A question of best judgement?
Justine Riccomini discusses the outcome of the most recent CIS case to come to the Tribunal, which concerns itself with the age-old problem of the deductions for cost of materials from the gross payments to a subcontractor.
In the case of Elmpine Developments Ltd  TC 07830/  UKFTT 0351 (TC), the taxpayer (“Elmpine”) appealed against a determination made under Regulation 13(2) of SI 2005/2045 [Income Tax (Construction Industry Scheme) Regulations 2005] which allows an HMRC officer the discretion of using their ‘best judgement’ when computing liabilities and corresponding deductions.
Previous cases include the notable Van Boeckel v C&E Commrs  1 BVC 378 which imposed a protocol whereby the Tribunal must satisfy itself initially that the conclusions of the officer are unreasonable before proceeding to hear the detail.
In this case, Elmpine’s appeal made the representation that the officer had chosen not to take into account a crucial invoice containing a breakdown of labour and materials from a sub-contractor, which was issued when the sub-contractor was in voluntary liquidation. In its examination, the FTT found ‘no reason’ why a company in the process of a voluntary liquidation could not issue a valid invoice, and therefore, why the invoice could not be taken into account by the officer. As such, it was concluded by the FTT that the officer had acted unreasonably by refusing to admit the invoice and disallowing the materials costs in their entirety.

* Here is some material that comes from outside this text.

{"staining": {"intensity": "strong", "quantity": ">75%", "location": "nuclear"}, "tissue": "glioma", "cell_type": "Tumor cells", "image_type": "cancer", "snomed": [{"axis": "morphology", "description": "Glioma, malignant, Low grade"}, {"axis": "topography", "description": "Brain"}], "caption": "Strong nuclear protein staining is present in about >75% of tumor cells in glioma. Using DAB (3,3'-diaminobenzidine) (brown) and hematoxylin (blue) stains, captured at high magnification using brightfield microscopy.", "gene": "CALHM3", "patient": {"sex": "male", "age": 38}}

The disagreement came to light following a compliance review by HMRC in 2016 whereby HMRC discovered that Elmpine had not registered under CIS although it had been carrying out relevant works since October 2013. The business registered under the CIS in November 2016 and HMRC proceeded to retrospectively assess the amounts considered to be due to it between October 2013 and October 2016.

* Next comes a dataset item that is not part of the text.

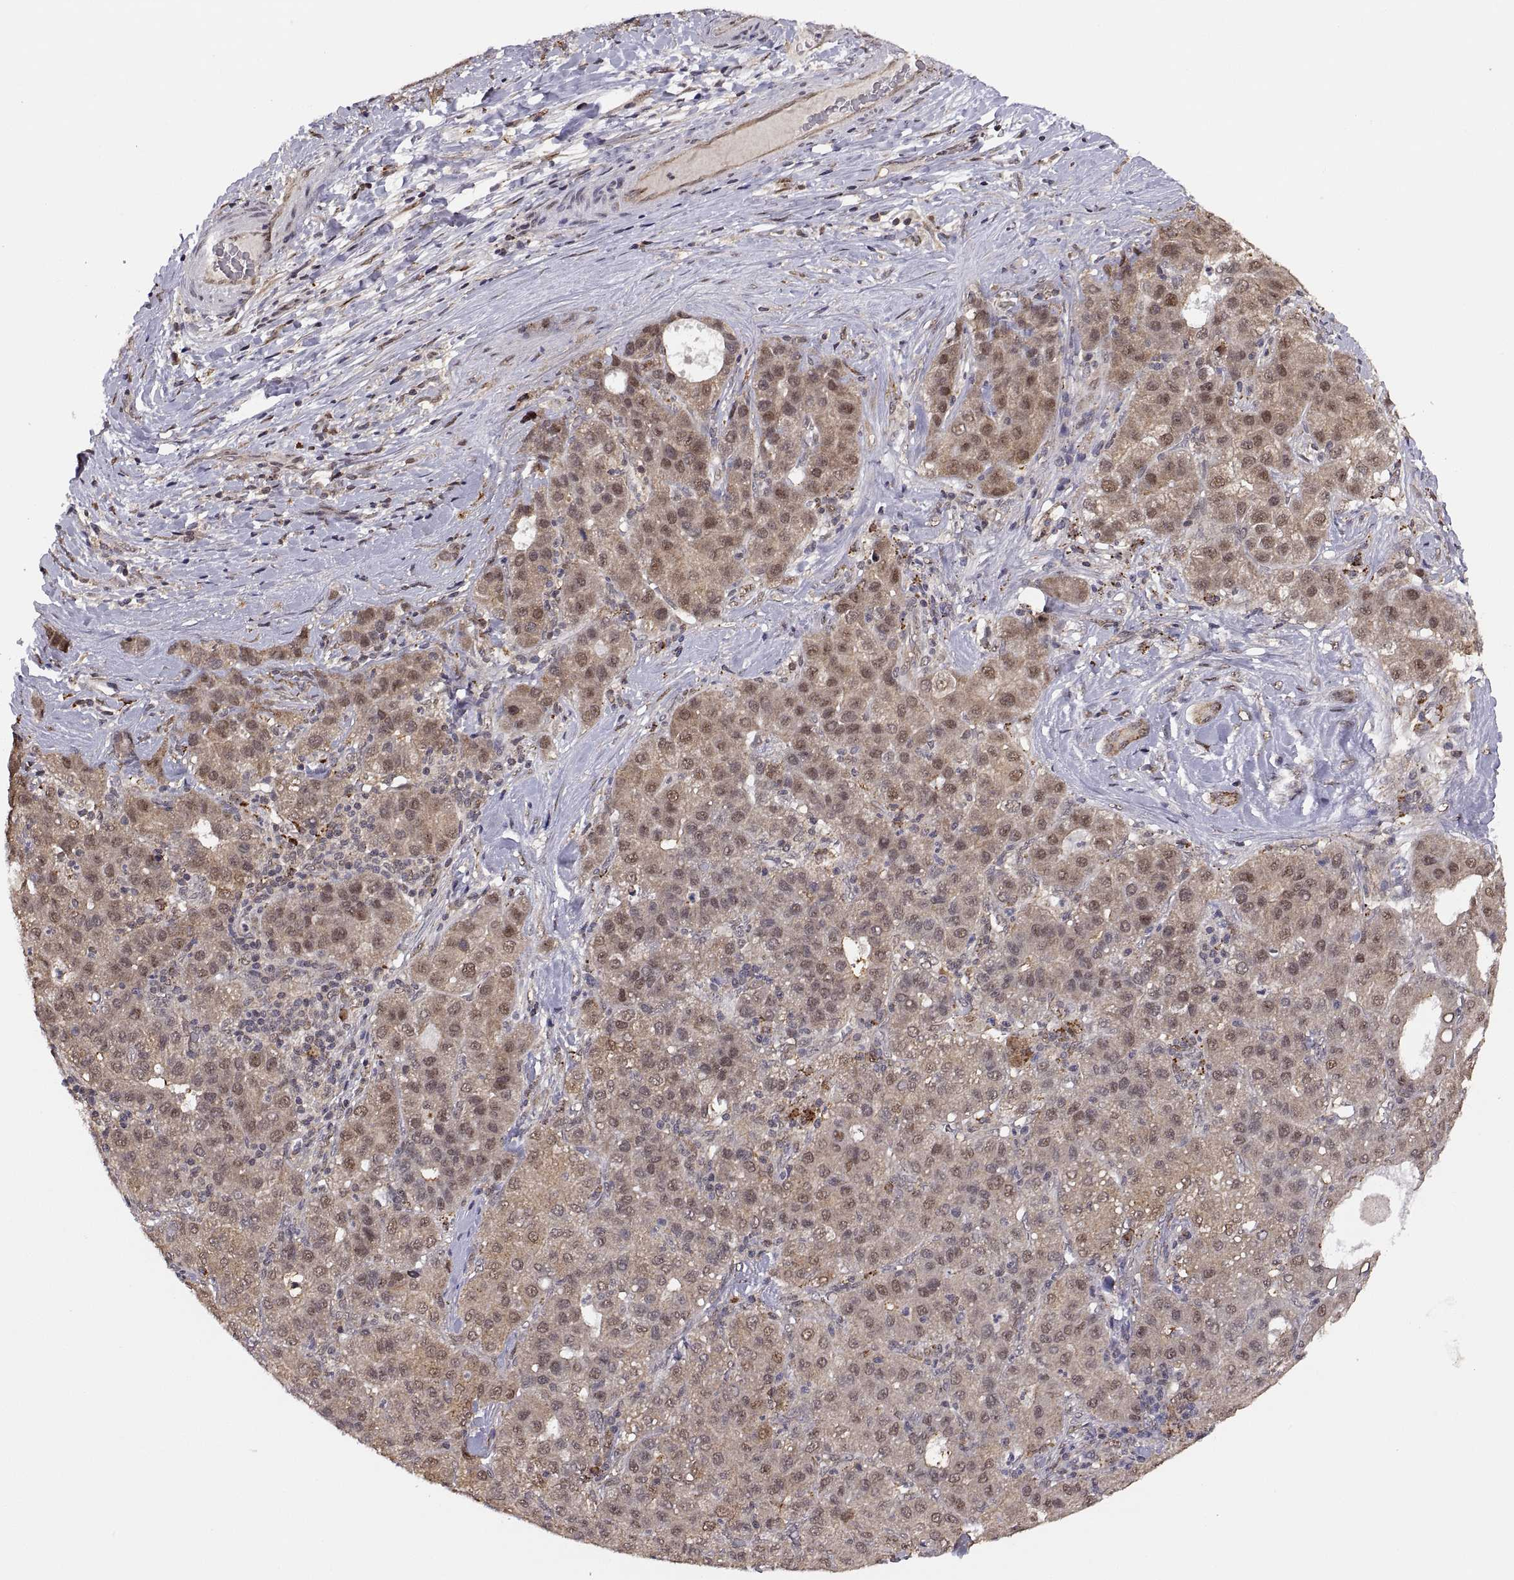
{"staining": {"intensity": "weak", "quantity": ">75%", "location": "cytoplasmic/membranous"}, "tissue": "liver cancer", "cell_type": "Tumor cells", "image_type": "cancer", "snomed": [{"axis": "morphology", "description": "Carcinoma, Hepatocellular, NOS"}, {"axis": "topography", "description": "Liver"}], "caption": "DAB (3,3'-diaminobenzidine) immunohistochemical staining of liver hepatocellular carcinoma displays weak cytoplasmic/membranous protein expression in approximately >75% of tumor cells. Using DAB (brown) and hematoxylin (blue) stains, captured at high magnification using brightfield microscopy.", "gene": "PSMC2", "patient": {"sex": "male", "age": 65}}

Following various adjustments to the computation, which were agreed by Elmpine, there remained a question over an invoice from AKY Contractors Limited which reflected a breakdown of the total payments of £648,500, as to £423,240 related to materials and £225,260 related to labour.
The HMRC officer refused to admit the invoice as the company was in liquidation and had been for over 9 months by the time the invoice was rendered. After some to-ing and fro-ing, HMRC resolved to issue a Reg.13(2) Income Tax (Construction Industry Scheme) Regulations 2005 determination for a total of £295,133 (reduced to £250,146 following a review), and based on total gross payments of £833,820. The disputed sums within that determination amounted to £639,770 of which the CIS withholding was £191,931.
Elmpine appealed to the Tribunal in January 2019 following a request for a Statutory Review, the outcome of which was to uphold the HMRC review and determination, albeit to remove £22,000 from the assessment which had been incorrectly attributed to the wrong tax year.
The FTT decision, which was published on 2 September 2020, was to partially allow the taxpayer’s appeal on the basis that HMRC had acted unreasonably by choosing not to take account of evidence which related to the cost of the materials purchased. This led to the due amounts being adjusted by the Tribunal Judge, who said that he found the HMRC officer’s approach “very hard to understand”. The final AKY Contractors Ltd 30% withholding was calculated to be due at £64,959 based on a gross value of £216,530 – quite some way away from the original determination of three times that, of £639,770.
The legislation governing the deduction of tax under the CIS is set out in s60 Finance Act 2004. It remains to be seen whether HMRC will choose to appeal this decision, which by its very nature is not binding… but does seem eminently sensible. Making use of the ability to query “Best Judgement” therefore proved worth the effort in this case.